As for the story itself, I think it was the perfect blend of mystery, teen angst, and high school romance. Raven lost her memory in a car crash, and she keeps on having these reoccurring nightmares ever since. She’s not sure whether or not she wants to know about her past because of these nightmares, and the reader can’t help wonder the same thing. You wonder, why is she having these vivid nightmares? They’re clearly not just dreams, but if they aren’t, then what are they and why are they happening?

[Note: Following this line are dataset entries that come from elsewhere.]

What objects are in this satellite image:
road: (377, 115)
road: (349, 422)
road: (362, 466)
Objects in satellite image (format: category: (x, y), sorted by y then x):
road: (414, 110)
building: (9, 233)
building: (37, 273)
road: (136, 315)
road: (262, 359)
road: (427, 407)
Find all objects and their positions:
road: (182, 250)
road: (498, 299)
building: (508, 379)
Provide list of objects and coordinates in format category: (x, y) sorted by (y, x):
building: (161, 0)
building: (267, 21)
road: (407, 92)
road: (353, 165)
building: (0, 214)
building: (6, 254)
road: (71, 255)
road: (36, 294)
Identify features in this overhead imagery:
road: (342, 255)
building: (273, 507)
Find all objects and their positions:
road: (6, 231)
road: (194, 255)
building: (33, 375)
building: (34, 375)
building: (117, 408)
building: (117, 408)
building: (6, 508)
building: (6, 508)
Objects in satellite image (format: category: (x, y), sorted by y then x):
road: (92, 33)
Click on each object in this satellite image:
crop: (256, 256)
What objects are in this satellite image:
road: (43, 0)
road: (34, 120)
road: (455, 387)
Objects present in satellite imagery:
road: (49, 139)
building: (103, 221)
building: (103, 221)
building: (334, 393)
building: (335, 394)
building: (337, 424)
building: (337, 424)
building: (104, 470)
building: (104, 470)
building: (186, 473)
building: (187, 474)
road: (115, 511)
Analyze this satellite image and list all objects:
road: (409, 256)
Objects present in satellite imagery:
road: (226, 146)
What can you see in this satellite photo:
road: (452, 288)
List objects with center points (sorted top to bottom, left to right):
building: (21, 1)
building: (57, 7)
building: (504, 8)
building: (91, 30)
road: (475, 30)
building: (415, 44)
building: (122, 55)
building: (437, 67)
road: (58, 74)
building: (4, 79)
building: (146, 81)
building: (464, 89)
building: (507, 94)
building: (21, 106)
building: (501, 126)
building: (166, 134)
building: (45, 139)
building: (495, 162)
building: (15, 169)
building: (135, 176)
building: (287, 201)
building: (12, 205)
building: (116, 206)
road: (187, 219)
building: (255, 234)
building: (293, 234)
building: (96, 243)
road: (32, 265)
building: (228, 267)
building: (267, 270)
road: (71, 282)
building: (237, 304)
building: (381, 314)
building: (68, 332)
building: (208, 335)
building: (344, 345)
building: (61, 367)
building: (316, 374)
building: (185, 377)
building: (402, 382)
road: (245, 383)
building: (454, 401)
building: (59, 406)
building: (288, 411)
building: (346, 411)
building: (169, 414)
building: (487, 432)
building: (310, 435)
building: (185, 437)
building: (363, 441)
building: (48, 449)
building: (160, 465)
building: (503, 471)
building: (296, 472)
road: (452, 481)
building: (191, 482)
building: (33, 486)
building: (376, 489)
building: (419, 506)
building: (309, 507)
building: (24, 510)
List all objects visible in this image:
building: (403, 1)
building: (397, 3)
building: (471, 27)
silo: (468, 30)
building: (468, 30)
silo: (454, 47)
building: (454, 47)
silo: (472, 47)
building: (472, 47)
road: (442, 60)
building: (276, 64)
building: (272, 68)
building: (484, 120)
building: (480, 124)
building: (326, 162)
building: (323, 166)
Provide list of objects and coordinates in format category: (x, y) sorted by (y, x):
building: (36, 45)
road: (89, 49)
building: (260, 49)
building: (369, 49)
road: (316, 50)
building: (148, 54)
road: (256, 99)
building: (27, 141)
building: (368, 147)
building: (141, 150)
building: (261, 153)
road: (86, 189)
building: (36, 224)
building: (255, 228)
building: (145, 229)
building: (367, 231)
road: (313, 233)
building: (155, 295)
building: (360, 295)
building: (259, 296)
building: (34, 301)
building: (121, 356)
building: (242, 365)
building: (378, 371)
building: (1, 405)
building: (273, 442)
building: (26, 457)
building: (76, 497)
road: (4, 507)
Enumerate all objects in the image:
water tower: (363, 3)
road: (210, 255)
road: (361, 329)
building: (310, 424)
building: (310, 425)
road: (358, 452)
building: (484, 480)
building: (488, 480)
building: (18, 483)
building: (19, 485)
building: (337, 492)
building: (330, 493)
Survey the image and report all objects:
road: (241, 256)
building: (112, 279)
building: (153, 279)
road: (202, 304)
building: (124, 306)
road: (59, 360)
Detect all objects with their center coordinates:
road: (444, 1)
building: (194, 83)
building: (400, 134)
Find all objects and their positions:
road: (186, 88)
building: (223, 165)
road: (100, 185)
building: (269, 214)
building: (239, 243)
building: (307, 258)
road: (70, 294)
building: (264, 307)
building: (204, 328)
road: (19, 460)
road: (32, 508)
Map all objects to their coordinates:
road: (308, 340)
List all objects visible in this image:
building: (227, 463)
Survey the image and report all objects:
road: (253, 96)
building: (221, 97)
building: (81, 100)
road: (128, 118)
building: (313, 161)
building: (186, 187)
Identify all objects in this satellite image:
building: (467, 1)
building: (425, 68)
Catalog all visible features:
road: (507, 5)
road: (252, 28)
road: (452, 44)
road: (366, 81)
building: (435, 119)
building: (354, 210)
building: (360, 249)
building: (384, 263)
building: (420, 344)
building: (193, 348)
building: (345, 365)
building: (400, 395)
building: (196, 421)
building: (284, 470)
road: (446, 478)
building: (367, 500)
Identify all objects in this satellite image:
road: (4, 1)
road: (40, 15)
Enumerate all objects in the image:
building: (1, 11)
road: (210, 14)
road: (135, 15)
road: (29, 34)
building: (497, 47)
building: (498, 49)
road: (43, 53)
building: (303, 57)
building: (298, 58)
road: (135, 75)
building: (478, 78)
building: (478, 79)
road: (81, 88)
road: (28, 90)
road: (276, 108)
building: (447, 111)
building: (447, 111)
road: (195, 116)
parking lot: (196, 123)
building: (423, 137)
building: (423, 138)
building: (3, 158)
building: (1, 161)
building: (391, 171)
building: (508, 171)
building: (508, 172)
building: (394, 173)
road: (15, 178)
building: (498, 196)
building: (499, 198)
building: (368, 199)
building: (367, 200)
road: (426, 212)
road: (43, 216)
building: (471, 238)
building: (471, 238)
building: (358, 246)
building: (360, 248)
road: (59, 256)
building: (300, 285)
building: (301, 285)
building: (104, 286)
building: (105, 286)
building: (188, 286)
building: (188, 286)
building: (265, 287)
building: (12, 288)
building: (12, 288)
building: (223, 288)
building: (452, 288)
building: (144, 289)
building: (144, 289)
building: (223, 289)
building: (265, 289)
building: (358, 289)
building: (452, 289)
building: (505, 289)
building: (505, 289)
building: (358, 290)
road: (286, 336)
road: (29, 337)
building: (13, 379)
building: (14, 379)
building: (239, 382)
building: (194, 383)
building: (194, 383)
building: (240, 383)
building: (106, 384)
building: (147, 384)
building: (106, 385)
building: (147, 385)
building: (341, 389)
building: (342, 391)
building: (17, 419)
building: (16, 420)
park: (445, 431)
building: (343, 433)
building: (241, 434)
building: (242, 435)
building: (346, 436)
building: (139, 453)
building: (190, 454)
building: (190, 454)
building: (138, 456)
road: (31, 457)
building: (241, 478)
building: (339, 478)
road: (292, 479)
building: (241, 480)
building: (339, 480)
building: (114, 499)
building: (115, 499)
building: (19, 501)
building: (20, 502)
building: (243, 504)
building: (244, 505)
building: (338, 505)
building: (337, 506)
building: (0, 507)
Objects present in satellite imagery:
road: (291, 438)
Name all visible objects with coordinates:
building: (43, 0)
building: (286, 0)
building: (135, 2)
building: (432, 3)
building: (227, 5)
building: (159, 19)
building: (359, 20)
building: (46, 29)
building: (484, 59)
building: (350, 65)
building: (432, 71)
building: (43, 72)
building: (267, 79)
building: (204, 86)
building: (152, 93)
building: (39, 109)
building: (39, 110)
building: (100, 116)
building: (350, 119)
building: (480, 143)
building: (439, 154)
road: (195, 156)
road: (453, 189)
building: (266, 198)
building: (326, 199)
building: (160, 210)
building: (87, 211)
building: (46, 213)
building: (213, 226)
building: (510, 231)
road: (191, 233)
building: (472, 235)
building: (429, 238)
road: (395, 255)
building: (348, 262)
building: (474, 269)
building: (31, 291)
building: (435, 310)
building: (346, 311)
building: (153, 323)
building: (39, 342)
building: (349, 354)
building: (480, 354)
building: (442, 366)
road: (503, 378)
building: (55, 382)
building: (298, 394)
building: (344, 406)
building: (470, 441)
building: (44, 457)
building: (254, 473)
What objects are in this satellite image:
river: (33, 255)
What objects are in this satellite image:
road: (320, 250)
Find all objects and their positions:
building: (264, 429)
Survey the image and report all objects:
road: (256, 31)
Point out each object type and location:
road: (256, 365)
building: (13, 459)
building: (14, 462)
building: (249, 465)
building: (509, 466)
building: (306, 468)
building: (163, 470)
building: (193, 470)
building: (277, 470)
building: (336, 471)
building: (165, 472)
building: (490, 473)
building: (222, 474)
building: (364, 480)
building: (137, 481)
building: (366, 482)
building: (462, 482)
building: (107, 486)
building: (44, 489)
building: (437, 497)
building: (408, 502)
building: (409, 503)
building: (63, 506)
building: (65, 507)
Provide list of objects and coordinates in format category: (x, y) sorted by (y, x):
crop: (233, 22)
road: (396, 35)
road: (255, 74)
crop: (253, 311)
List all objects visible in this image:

The length of the novel was pretty good as well. Sometimes, I find that graphic novels can either be too short or drag on forever. At less than 200 pages, you’ll fly through the story but not too fast.
My one complaint is that there isn’t a second book to Raven’s story (from what I know). I know that Kami Garcia and Picolo are working on the story for Beast Boy, and I’m pretty sure their paths don’t cross in the story. I could be wrong, though. I really want to know what happens to Raven and how she defeats her demons (among other things), but if this book is the only book that’s going to be released on Raven, I wouldn’t be too unsatisfied.
The ending was good, but it left some questions in my mind that I want answers for. I think the author purposefully made the ending slightly vague as though Raven’s adventure hasn’t ended, because technically it hasn’t. Since this graphic novel is the “backstory” of Raven, it makes sense that Garcia makes the ending open-ended. I think she did it to connect the already-existing stories of Raven to her backstory.
I’ve followed the illustrator (Gabriel Picolo / @_picolo on Instagram) for quite some time now through my Tumblr years and now on Instagram. I’ve been a huge fan of his work for a really long time, and when I saw that he was working for DC to bring a series of graphic novels, I honestly squealed out loud.
Because of my book-buying ban, I couldn’t buy the book until the very last minute but eventually I pre-ordered it. When it finally came in the mail, I did a happy jig because I was so happy to finally have it in my hands.
I know I’m being biased because I admire Picolo, but the artwork in this graphic novel is fantastic. There’s something about his cartoon-ish style that I find so appealing to look at. Also, I love the way he styled Raven. Most of the time, you see are hidden in her cloak, her face half obscured by the shadows. I think Picolo did an awesome job of giving teenage-Raven civilian clothes while not diverging from her aesthetic.
I also love how the all the artwork is shaded. Most of it in sort-of grayscale except for Raven. The overall color-scheme seems to be purple (as it’s Raven’s color), which I can appreciate. By scaling down on the shading on the other pictures and only shading certain characters or objects in different scenes, Picolo helps the reader focus on what or who is important in that scene.
I mean, look at this artwork! It’s pretty fantastic.
I give this book 4 / 5 unicorn horns! Even if you don’t know much about Teen Titans, this story is still immensely enjoyable.